## The problem
Which lines run from the one containing "letter-spacing: 0.6px;" to the end of the material below? Retype exactly those, both ends included, and nothing else.

================================

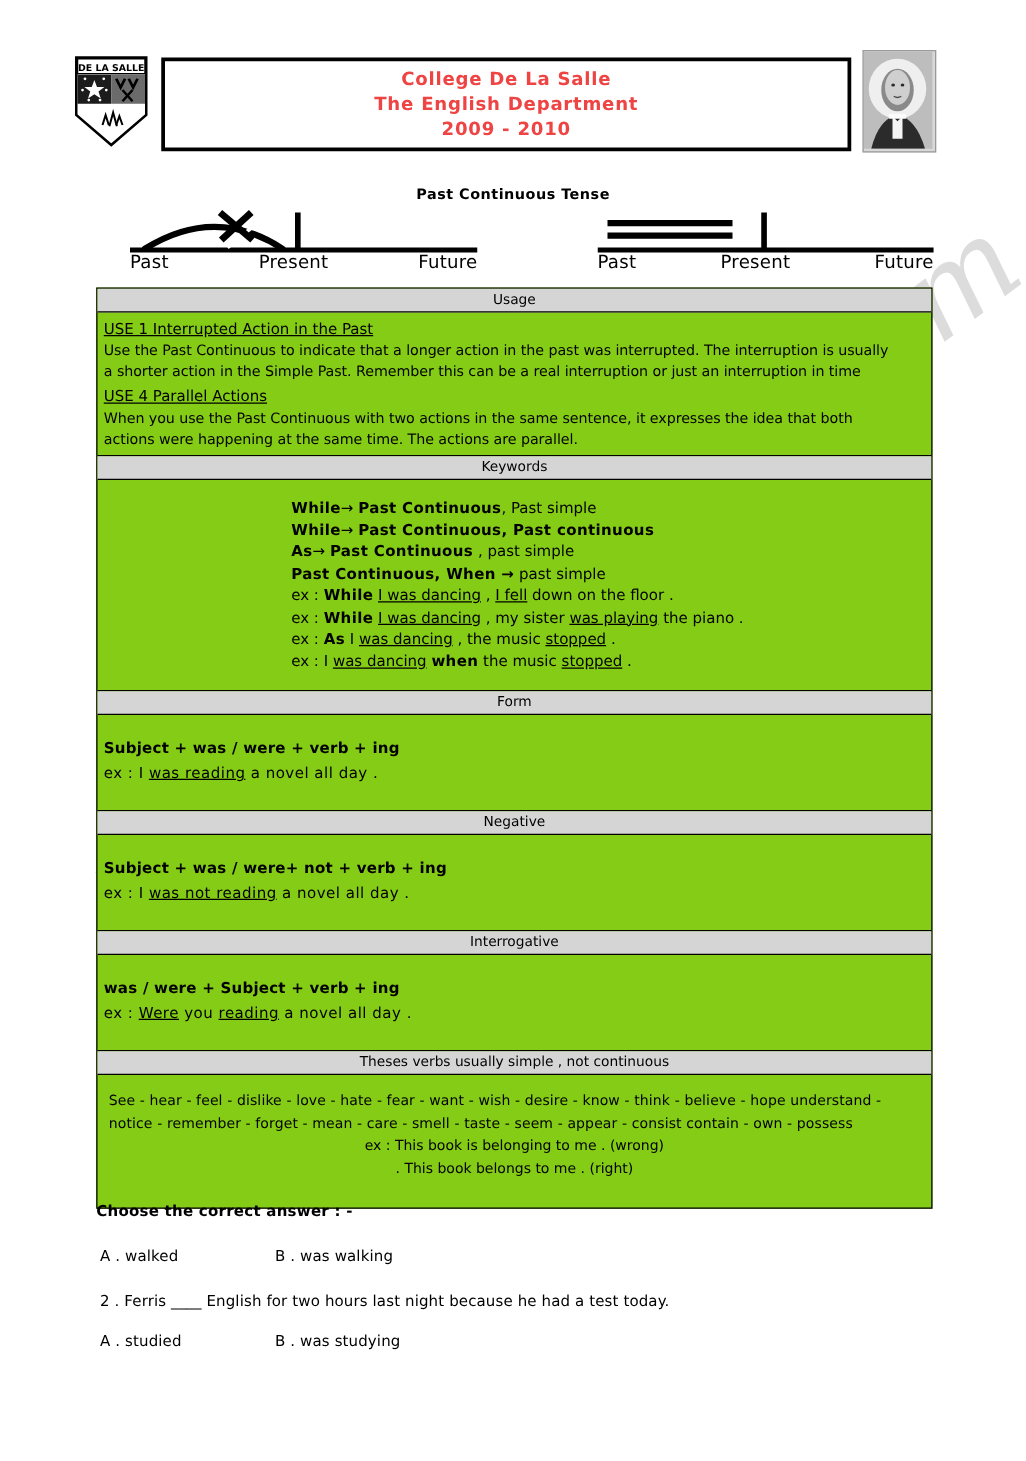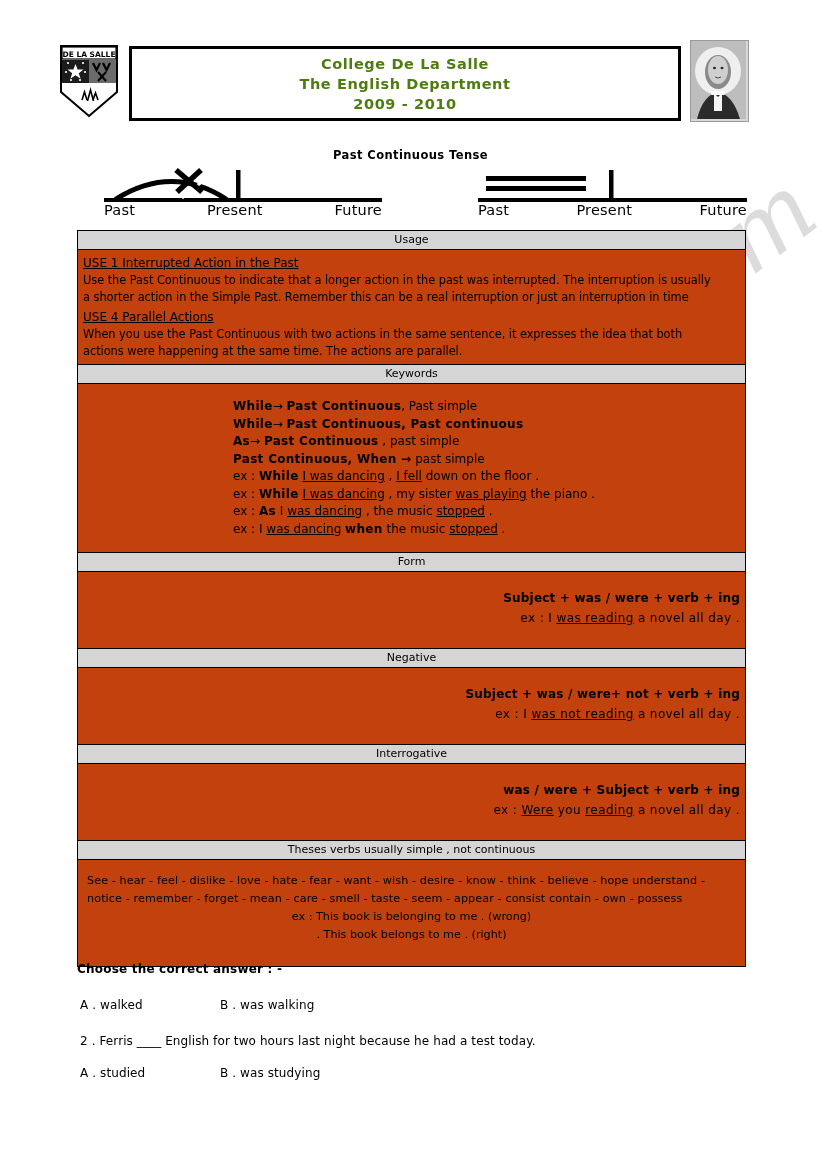--- a/index.html
+++ b/index.html
@@ -78,7 +78,7 @@
     font-size: 14.5px;
     letter-spacing: 0.6px;
     line-height: 20px;
-    color: #4d7c0f;
+    color: #ef4444;
   }
 
   #portrait {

================================

## Written response
     letter-spacing: 0.6px;
     line-height: 20px;
-    color: #4d7c0f;
+    color: #ef4444;
   }
 
   #portrait {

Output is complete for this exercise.